## [SUPPLIED MATERIAL]
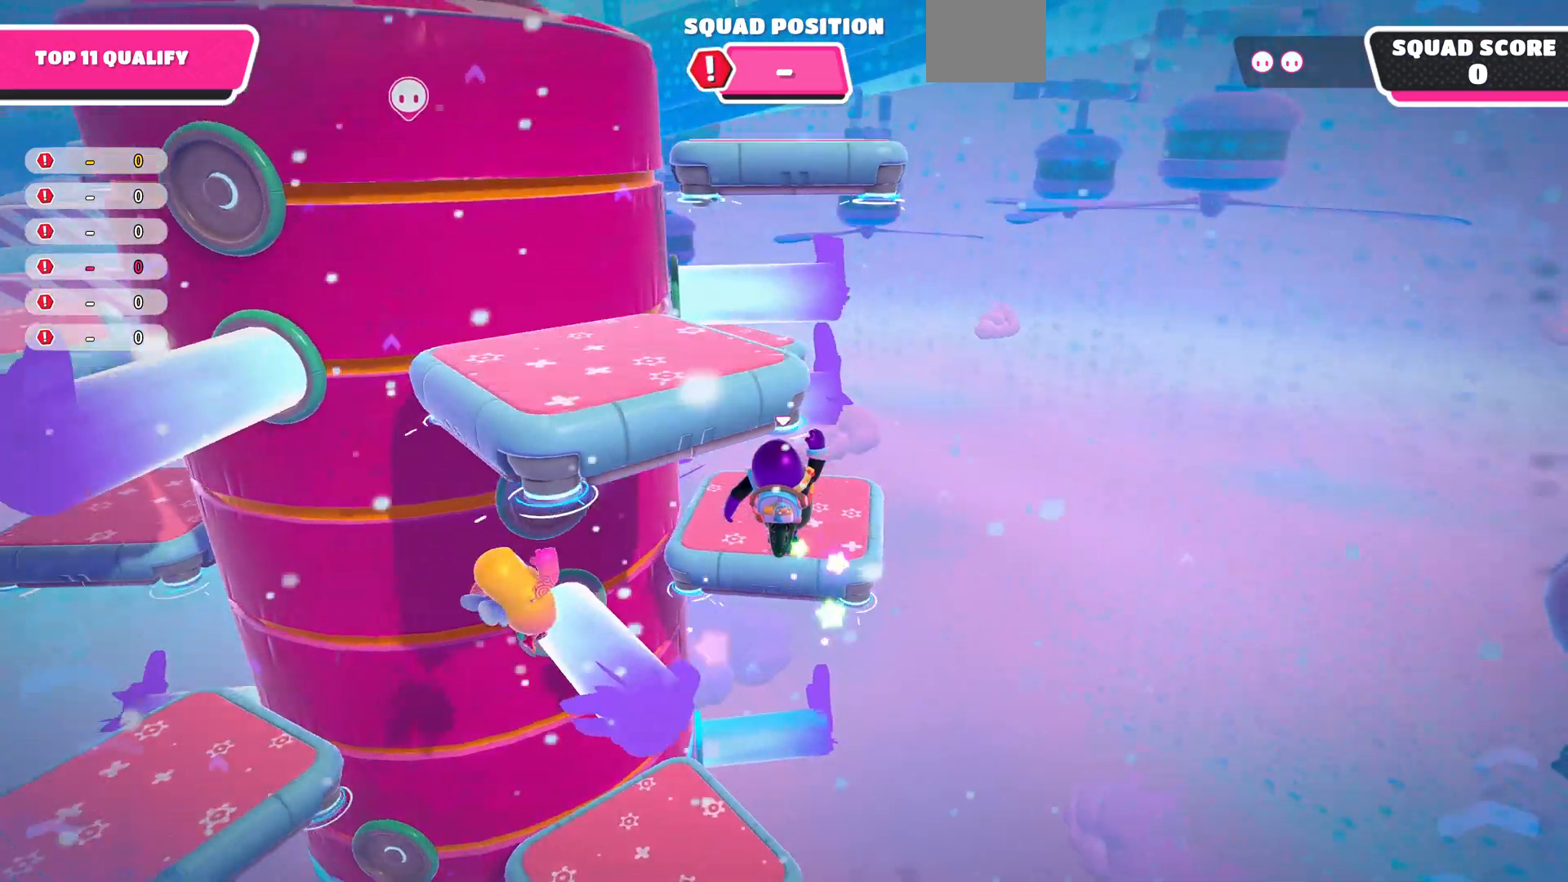
{"buttons": [], "left_stick": "up", "right_stick": "center", "events": []}
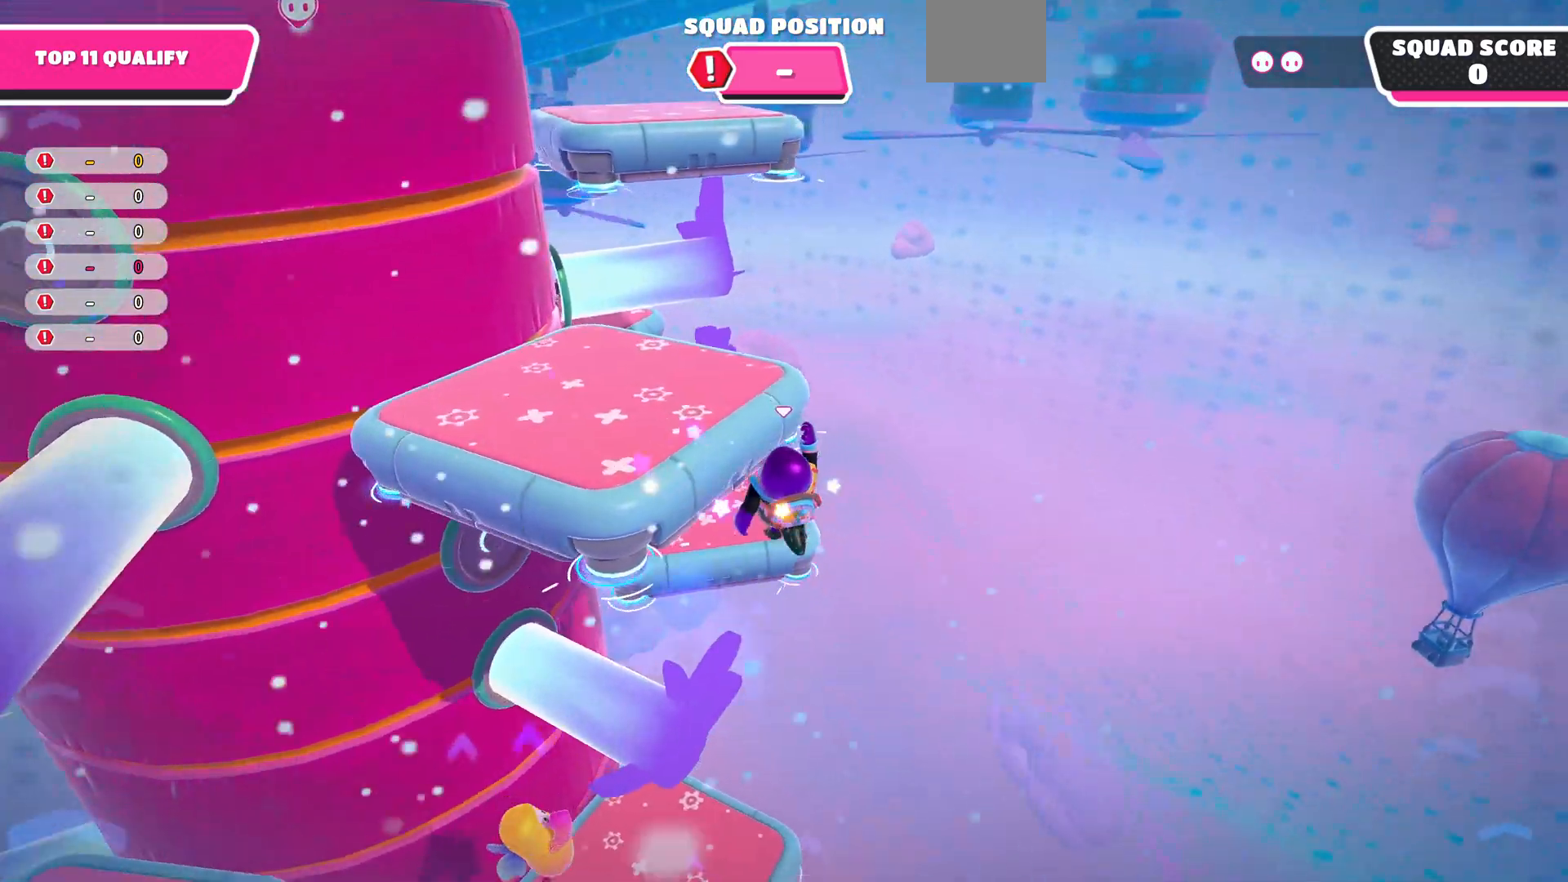
{"buttons": [], "left_stick": "left", "right_stick": "center", "events": [[67, "left_stick", "up-left"], [233, "left_stick", "left"]]}
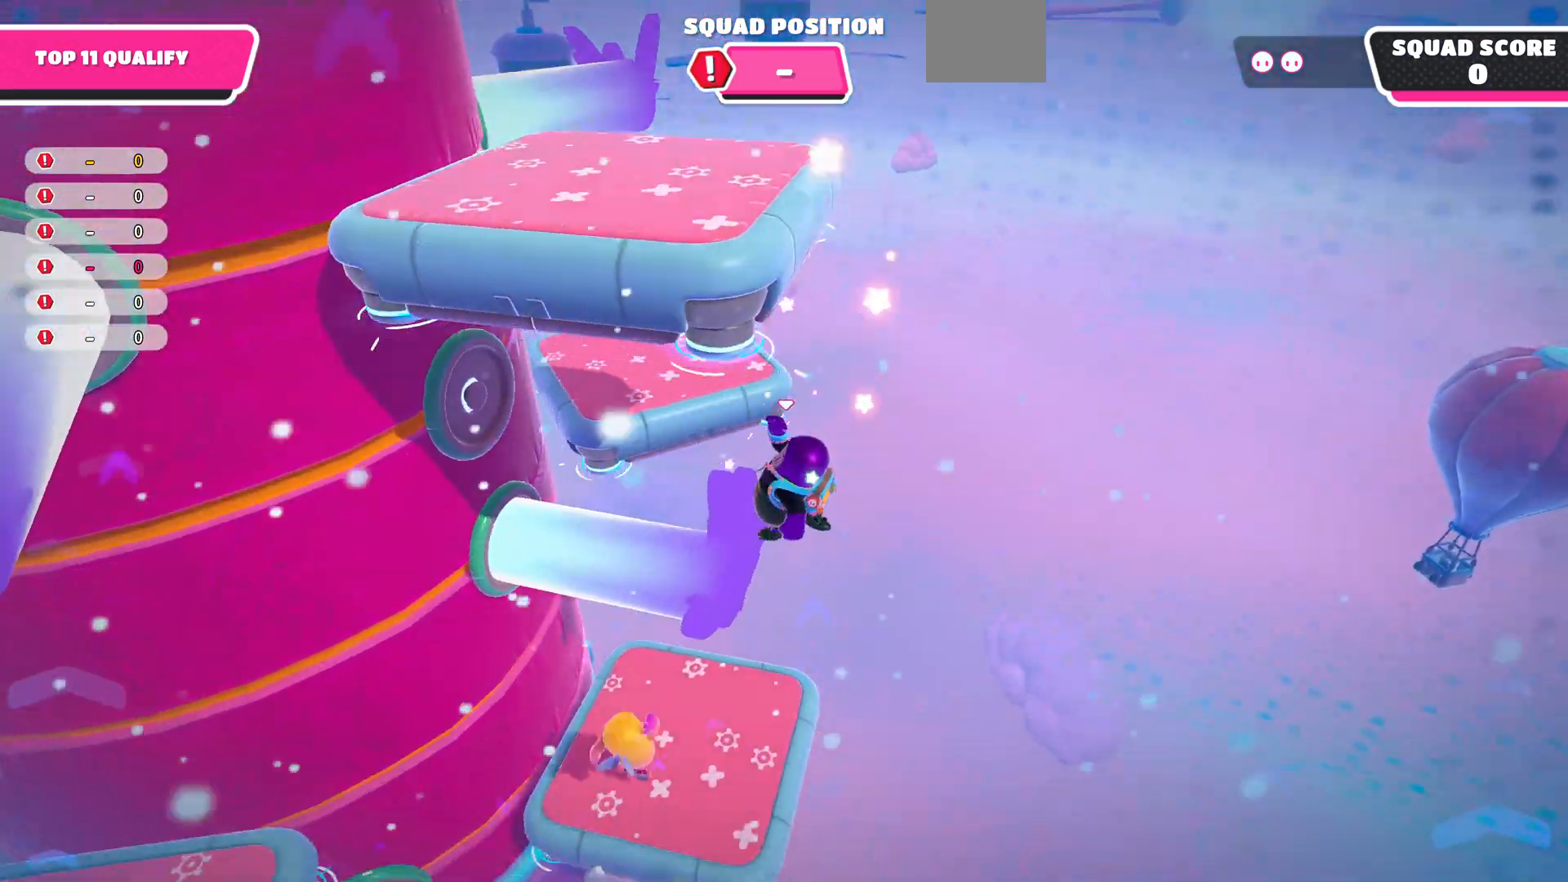
{"buttons": [], "left_stick": "up", "right_stick": "center", "events": [[300, "left_stick", "up-left"], [500, "left_stick", "up"]]}
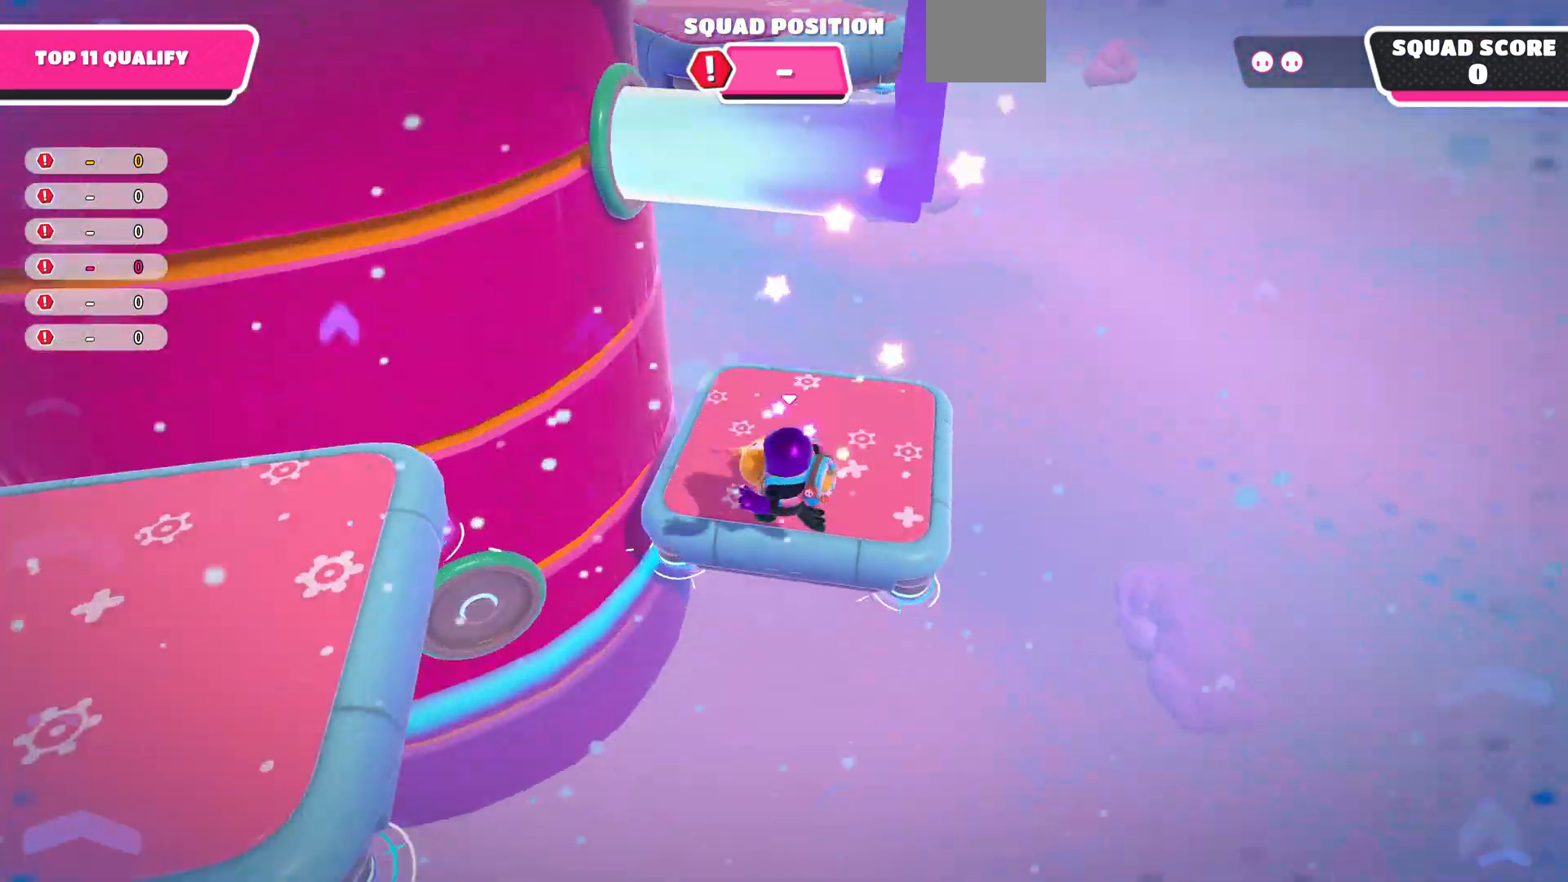
{"buttons": [], "left_stick": "up", "right_stick": "center", "events": [[133, "right_stick", "down"], [500, "right_stick", "center"]]}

## [TASK OBJECTIVE]
The answer should consist of every line above, exact and free of images.

## [FINISHED TASK]
{"buttons": [], "left_stick": "up", "right_stick": "center", "events": []}
{"buttons": [], "left_stick": "left", "right_stick": "center", "events": [[67, "left_stick", "up-left"], [233, "left_stick", "left"]]}
{"buttons": [], "left_stick": "up", "right_stick": "center", "events": [[300, "left_stick", "up-left"], [500, "left_stick", "up"]]}
{"buttons": [], "left_stick": "up", "right_stick": "center", "events": [[133, "right_stick", "down"], [500, "right_stick", "center"]]}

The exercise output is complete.